Les compagnies d’eau néerlandaises se sont engagées dans une grande variété de partenariats internationaux. Le service de l’eau d’Amsterdam, Waternet, s’est engagé dans des partenariats internationaux depuis 1991. Il a créé en son sein une division internationale, Wereldwaternet. Waternet travaille en Égypte depuis 1991 avec les services de l’eau d’Alexandrie, de Damiette et des provinces de Beheira et Gharbeya. Il est également impliqué dans un jumelage avec le Surinam depuis 1996, pour l’amélioration et l’extension du service de l’eau potable, des réseaux de distribution, la réduction des pertes, la mise en place d’un système d’information, et la sécurisation de l’approvisionnement des zones rurales.

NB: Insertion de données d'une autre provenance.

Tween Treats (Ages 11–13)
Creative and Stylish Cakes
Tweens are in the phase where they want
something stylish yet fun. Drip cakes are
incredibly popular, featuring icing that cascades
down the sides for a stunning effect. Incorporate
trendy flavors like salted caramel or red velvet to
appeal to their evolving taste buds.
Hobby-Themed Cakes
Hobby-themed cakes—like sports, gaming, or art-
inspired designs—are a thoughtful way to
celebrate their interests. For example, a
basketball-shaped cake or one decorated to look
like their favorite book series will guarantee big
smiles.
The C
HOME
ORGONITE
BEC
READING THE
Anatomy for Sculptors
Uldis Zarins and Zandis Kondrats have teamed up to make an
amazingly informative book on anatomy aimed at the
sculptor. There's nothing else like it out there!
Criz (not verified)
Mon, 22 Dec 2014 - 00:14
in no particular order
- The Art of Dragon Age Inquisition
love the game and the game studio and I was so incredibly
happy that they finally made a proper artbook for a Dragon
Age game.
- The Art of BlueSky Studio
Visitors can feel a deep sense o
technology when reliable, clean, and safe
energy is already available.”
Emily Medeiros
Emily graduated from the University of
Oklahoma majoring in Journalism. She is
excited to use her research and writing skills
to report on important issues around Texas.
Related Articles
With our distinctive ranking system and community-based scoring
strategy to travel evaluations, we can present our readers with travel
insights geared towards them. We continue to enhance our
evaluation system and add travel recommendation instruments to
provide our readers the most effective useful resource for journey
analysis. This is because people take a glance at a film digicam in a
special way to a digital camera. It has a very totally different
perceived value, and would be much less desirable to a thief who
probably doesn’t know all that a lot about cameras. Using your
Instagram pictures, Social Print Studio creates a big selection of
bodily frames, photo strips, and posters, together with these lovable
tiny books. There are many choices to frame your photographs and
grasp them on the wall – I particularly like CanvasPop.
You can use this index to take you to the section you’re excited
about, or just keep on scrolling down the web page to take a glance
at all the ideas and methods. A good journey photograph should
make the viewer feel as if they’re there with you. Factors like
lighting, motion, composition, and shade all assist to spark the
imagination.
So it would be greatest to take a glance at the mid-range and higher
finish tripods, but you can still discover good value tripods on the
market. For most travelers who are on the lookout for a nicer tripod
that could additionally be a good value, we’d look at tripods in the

SIAAP, l’autorité en charge de l’assainissement à Paris, a noué un partenariat avec la ville de Hue au Vietnam pour l’aider à rénover et planifier la conception future de son réseau d’assainissement. Un partenariat similaire a également été initié avec le Maroc. Eau de Paris, la compagnie publique de l’eau de la capitale française, est impliquée dans un partenariat dans le domaine de la formation avec l’école d’ingénieurs de Sfax en Tunisie. Elle a également signé un contrat de partenariat avec l’opérateur de l’eau et de l’assainissement de Moscou, Mosvodokanal.

CPASE (Consorcio Provincial de Aguas de Sevilla), l’opérateur de l’eau de la province de Séville en Espagne, s’est engagé dans un grand nombre de partenariats public-public, parmi lesquels : Ciudad Sandino, au Nicaragua, pour le renforcement des capacités et la mise en place d’une compagnie municipale de l’eau avec participation du public ; l’entreprise municipale de l’eau de Gibara (Cuba) pour la réduction des pertes sur le réseau, la formation des employés, la fourniture de technologies de gestion de l’information et d’équipements ; Cuyultitán (Salvador) pour la mise en place d’un opérateur de l’eau public et la construction d’infrastructures.

* David Hall est directeur de l’Unité de recherches de l’Internationale des services publics (Public Services International Research Unit, PSIRU) à la Business School de l’Université de Greenwich, Royaume-Uni.
Cet article est basé sur “Public-public partnerships in Water”. PSIRU, mars 2009 par David Hall, Emanuele Lobina, Violeta Corral, Olivier Hoedeman, Philip Terhorst, Martin Pigeon, Satoko Kishimoto. http://www.psiru.org/reports/2009-0...

Cet article fait également partie d’un numéro spécial sur l’eau et la privatisation de l’eau en Afrique, réalisé dans le cadre d’une collaboration entre le Transnational Institute, Ritimo, et Pambazuka News.